I found many meditations and essays on grief, but they only helped a little bit. Of all the things I read, there was one thing that someone said that did help:
A lifetime of joy travels with them.
We tend to fixate on the final moments. I know I was doing that… Was he comfortable enough? How long was he aware of my presence? And so forth. Grieving is a strange, irrational and intense process.
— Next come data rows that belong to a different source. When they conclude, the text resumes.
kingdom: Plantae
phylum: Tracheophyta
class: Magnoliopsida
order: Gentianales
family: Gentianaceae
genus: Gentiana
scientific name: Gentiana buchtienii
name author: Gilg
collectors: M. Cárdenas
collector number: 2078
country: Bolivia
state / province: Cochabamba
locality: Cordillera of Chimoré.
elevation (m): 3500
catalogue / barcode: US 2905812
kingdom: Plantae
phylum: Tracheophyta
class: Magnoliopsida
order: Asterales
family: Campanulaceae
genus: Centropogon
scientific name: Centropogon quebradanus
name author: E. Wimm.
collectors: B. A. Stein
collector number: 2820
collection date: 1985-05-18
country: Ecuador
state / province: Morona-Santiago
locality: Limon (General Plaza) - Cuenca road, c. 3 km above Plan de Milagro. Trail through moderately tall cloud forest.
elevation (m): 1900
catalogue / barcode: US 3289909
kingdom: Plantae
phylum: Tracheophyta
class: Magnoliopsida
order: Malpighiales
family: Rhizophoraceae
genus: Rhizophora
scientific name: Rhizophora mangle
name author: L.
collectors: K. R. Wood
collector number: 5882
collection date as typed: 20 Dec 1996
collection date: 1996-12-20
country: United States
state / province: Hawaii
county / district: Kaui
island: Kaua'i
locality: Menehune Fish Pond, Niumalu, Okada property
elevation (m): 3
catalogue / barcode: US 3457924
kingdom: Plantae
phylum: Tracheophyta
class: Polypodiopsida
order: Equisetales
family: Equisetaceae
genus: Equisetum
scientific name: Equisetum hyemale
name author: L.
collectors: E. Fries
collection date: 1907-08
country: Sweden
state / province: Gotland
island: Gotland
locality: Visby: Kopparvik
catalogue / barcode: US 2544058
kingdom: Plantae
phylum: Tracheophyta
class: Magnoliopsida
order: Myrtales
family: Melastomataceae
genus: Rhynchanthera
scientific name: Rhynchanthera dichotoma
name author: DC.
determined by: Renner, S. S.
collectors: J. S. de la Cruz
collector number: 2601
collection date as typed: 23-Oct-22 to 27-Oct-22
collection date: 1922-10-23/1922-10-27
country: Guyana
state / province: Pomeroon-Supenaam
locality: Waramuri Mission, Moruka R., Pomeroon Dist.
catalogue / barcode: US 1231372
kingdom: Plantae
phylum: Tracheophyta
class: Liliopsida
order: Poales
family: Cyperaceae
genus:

But when I shifted my focus beyond the immediate moments at the end, and I looked over our life together, in its entirety, I could envision all the joy, all the adventures and all the love, stretching out over our fifteen years together… the car rides, the stroller rides, the walks at the marina, the park… the restaurants, the doggy friends, running through the house with the “crazies” after getting a bath. The cuddly mornings in bed. I could see how all of it was a part of him. It was embedded in his soul. And his spirit, now released, will carry it all. All of it, back to his puppy-hood.
The Meditation—
May I have the courage and the bravery to let go… to let go of him/her… knowing that all things must pass. All things must pass.
May I always remember that a lifetime of joy travels with him/her.
May I always know in my heart that I gave my beloved the best of all possible lives with the resources that I had at the time.
May I take comfort in knowing that love never really dies… it lives on as a kind of spiritual force in the ethers. The love we shared lives on.
May I remember our time together with love, rather than sadness.
May I remember that they are never really gone… that their spirit is connected to ours with an unbreakable, energetic tendril, like a golden ribbon of love that is tethered to our heart.
May I be fulfilled in the knowing that there is meaning in my experience of loss… in the knowing that I have assumed this pain in order to spare them of theirs. And in the knowing that their soul came here to be loved… and loved they were! That was the gift that I gave … that was what we experienced together… LOVE.